Format everything from the first of the lines below down to the one containing "ПРИОСТАНОВЛЕН ИЛИ ОТОЗВАН В ЛЮБОЕ ВРЕМЯ" as a JSON list of strings, with one string per line and blank lines omitted.
___
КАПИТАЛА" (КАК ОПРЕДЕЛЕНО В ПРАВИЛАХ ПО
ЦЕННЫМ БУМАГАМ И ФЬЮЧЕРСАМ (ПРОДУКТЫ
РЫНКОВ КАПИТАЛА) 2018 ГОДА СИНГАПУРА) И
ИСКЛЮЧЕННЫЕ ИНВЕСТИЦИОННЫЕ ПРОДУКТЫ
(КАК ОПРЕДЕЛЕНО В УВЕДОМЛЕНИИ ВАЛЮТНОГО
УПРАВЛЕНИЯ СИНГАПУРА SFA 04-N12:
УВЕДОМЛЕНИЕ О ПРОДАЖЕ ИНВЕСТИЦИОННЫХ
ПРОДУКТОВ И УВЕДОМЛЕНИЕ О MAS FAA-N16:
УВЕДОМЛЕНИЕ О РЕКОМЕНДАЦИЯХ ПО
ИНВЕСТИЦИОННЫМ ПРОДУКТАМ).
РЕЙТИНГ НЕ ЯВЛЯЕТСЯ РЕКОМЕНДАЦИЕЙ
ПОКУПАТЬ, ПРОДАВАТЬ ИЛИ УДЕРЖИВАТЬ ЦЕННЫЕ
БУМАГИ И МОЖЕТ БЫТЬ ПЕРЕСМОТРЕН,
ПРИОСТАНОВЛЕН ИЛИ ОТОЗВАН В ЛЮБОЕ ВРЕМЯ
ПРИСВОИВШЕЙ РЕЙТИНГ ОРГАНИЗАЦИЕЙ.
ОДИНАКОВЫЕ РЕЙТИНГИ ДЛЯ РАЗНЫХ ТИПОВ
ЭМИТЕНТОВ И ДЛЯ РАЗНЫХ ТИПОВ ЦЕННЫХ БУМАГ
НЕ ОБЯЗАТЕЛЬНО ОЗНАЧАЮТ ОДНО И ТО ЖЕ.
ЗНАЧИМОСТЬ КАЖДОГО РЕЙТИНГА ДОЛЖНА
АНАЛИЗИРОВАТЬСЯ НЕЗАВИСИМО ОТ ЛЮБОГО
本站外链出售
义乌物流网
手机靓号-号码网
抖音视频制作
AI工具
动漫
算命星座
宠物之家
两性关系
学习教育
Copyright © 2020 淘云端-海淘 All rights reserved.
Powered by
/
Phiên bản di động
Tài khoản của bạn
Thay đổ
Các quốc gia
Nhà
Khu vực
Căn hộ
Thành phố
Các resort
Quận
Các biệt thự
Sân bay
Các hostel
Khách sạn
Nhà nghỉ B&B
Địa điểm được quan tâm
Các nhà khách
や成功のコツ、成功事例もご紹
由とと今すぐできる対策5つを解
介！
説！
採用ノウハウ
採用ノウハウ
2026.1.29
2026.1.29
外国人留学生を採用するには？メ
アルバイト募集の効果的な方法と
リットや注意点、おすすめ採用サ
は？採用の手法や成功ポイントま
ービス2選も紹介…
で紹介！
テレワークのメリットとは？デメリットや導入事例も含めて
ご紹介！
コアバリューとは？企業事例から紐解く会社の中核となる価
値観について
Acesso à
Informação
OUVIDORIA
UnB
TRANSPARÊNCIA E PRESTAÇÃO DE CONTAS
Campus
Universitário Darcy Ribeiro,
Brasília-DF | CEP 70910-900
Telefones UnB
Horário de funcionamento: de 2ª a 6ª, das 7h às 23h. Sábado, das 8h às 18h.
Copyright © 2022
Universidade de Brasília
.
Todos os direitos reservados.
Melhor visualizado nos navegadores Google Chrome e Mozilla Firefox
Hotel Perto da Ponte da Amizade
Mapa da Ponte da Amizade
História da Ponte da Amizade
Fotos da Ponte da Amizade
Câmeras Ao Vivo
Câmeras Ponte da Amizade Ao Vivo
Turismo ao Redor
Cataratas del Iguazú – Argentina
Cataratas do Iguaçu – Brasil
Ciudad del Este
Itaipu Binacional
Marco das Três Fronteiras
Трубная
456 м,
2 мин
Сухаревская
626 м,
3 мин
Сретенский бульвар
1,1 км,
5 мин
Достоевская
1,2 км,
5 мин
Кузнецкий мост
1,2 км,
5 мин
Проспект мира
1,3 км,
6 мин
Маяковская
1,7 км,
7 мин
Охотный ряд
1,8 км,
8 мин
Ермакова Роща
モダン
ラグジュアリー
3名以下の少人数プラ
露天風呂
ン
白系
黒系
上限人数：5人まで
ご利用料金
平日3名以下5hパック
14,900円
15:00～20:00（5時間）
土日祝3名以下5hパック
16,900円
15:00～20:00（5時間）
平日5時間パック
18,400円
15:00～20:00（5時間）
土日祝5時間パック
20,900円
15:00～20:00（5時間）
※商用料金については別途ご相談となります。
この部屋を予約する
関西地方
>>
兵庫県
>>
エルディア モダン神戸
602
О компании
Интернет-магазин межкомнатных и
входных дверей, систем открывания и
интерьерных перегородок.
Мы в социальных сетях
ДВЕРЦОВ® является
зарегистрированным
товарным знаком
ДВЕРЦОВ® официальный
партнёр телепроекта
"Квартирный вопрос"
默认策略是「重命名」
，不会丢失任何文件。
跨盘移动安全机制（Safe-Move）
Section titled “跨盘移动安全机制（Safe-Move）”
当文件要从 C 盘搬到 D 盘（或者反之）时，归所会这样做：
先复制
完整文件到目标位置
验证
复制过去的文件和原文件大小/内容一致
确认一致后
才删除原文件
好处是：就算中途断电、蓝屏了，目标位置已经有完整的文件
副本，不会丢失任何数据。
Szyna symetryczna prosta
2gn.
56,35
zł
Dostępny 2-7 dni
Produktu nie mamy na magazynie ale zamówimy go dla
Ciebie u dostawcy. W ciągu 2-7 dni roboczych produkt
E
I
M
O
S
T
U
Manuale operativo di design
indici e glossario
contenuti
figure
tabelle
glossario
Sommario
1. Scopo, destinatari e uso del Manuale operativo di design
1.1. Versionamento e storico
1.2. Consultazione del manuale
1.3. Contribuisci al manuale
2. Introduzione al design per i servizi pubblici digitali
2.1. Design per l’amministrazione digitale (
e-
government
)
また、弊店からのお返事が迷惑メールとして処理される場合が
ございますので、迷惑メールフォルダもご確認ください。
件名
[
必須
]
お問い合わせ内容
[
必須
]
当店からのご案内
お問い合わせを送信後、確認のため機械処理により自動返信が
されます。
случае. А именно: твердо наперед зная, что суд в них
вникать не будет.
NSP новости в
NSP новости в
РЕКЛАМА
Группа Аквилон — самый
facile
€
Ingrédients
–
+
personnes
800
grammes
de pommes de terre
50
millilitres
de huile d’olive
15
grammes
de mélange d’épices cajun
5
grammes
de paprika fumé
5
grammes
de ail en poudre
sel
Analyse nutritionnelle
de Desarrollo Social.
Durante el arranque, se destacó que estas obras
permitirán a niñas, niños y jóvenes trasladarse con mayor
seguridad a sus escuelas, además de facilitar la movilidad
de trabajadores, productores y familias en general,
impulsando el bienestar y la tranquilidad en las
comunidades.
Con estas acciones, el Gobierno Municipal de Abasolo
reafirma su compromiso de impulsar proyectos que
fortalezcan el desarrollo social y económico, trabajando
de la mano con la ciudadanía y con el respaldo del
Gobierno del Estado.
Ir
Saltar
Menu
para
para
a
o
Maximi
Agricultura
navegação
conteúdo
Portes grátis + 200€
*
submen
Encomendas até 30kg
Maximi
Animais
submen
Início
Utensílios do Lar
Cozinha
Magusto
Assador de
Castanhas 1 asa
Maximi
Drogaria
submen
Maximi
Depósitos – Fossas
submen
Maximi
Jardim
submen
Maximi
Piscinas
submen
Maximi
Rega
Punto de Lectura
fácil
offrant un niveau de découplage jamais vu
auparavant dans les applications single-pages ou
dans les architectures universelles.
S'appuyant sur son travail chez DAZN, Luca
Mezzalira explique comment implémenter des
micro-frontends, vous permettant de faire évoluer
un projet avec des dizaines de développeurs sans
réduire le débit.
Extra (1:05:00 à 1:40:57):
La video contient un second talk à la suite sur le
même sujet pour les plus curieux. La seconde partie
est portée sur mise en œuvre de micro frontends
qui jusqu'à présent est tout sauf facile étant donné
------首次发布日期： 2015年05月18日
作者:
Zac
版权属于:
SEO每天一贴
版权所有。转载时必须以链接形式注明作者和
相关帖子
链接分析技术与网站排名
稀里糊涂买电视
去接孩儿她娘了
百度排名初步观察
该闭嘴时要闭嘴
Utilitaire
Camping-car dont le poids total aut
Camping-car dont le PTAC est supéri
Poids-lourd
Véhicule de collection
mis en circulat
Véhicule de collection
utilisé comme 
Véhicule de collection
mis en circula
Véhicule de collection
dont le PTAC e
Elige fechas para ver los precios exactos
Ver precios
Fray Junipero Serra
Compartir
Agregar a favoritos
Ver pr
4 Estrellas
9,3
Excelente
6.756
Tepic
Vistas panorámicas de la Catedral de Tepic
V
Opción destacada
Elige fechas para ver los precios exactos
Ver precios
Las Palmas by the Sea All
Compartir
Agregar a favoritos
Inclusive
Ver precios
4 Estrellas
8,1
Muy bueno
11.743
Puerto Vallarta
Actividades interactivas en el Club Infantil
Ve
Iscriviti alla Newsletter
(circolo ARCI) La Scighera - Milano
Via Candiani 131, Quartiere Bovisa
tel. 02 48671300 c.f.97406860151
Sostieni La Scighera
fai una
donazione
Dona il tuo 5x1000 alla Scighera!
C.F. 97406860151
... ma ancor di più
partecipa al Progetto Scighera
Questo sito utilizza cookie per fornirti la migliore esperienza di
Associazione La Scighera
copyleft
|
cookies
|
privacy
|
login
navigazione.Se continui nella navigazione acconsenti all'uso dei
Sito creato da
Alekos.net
___
● REPLY TO THE TASK
[
  "КАПИТАЛА\" (КАК ОПРЕДЕЛЕНО В ПРАВИЛАХ ПО",
  "ЦЕННЫМ БУМАГАМ И ФЬЮЧЕРСАМ (ПРОДУКТЫ",
  "РЫНКОВ КАПИТАЛА) 2018 ГОДА СИНГАПУРА) И",
  "ИСКЛЮЧЕННЫЕ ИНВЕСТИЦИОННЫЕ ПРОДУКТЫ",
  "(КАК ОПРЕДЕЛЕНО В УВЕДОМЛЕНИИ ВАЛЮТНОГО",
  "УПРАВЛЕНИЯ СИНГАПУРА SFA 04-N12:",
  "УВЕДОМЛЕНИЕ О ПРОДАЖЕ ИНВЕСТИЦИОННЫХ",
  "ПРОДУКТОВ И УВЕДОМЛЕНИЕ О MAS FAA-N16:",
  "УВЕДОМЛЕНИЕ О РЕКОМЕНДАЦИЯХ ПО",
  "ИНВЕСТИЦИОННЫМ ПРОДУКТАМ).",
  "РЕЙТИНГ НЕ ЯВЛЯЕТСЯ РЕКОМЕНДАЦИЕЙ",
  "ПОКУПАТЬ, ПРОДАВАТЬ ИЛИ УДЕРЖИВАТЬ ЦЕННЫЕ",
  "БУМАГИ И МОЖЕТ БЫТЬ ПЕРЕСМОТРЕН,",
  "ПРИОСТАНОВЛЕН ИЛИ ОТОЗВАН В ЛЮБОЕ ВРЕМЯ"
]